Dataset items

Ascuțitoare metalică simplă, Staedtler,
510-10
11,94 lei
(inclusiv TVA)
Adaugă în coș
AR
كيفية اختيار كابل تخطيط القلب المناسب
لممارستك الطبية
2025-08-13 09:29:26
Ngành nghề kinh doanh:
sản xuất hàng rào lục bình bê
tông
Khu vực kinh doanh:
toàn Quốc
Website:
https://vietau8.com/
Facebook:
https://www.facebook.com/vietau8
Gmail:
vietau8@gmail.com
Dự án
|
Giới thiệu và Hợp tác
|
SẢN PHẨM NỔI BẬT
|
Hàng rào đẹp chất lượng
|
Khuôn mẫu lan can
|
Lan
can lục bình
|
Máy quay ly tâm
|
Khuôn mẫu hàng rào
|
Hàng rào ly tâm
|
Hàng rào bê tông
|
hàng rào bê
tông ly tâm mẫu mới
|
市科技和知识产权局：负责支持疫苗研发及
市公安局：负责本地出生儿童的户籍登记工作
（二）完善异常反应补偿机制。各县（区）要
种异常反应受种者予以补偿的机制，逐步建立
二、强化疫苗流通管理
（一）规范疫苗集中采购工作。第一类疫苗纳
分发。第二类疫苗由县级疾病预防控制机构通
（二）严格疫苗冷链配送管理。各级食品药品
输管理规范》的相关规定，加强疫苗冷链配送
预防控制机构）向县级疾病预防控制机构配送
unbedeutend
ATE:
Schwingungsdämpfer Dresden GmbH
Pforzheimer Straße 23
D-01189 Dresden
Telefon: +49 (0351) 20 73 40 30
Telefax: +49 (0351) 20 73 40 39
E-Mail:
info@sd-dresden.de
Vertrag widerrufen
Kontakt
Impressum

==

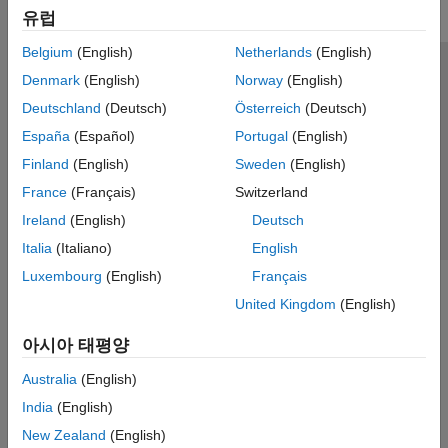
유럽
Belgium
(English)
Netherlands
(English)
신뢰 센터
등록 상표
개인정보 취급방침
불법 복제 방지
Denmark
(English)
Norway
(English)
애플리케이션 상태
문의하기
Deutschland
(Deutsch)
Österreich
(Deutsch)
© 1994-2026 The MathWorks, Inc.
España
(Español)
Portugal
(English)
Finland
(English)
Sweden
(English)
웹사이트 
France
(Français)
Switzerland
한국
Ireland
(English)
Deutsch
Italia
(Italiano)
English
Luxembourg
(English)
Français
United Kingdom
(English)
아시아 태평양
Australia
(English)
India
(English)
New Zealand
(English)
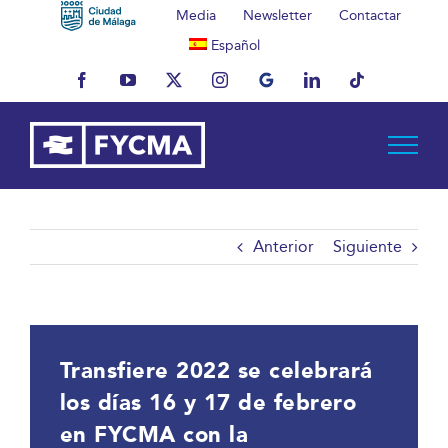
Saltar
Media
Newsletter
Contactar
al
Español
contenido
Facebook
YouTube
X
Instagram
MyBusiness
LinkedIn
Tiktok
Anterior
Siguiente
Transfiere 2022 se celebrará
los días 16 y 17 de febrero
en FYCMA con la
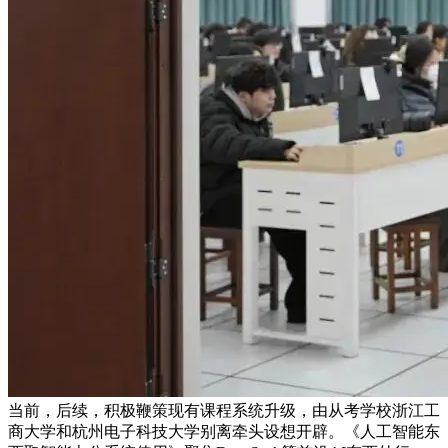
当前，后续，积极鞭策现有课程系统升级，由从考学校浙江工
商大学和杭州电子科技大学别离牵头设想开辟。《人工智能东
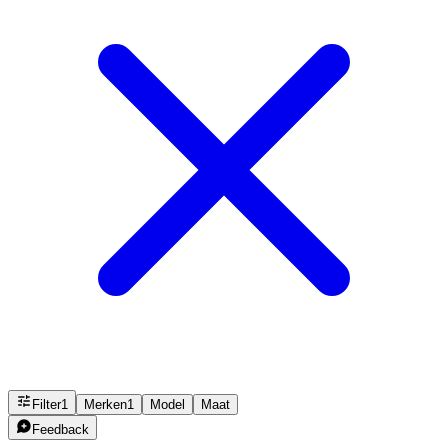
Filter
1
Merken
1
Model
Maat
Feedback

◆ WHAT THE TASK ASKS: Only the lines containing the word "doanh" should be returned from the data above.

◆ RESULT OF THIS TASK:
Ngành nghề kinh doanh:
Khu vực kinh doanh:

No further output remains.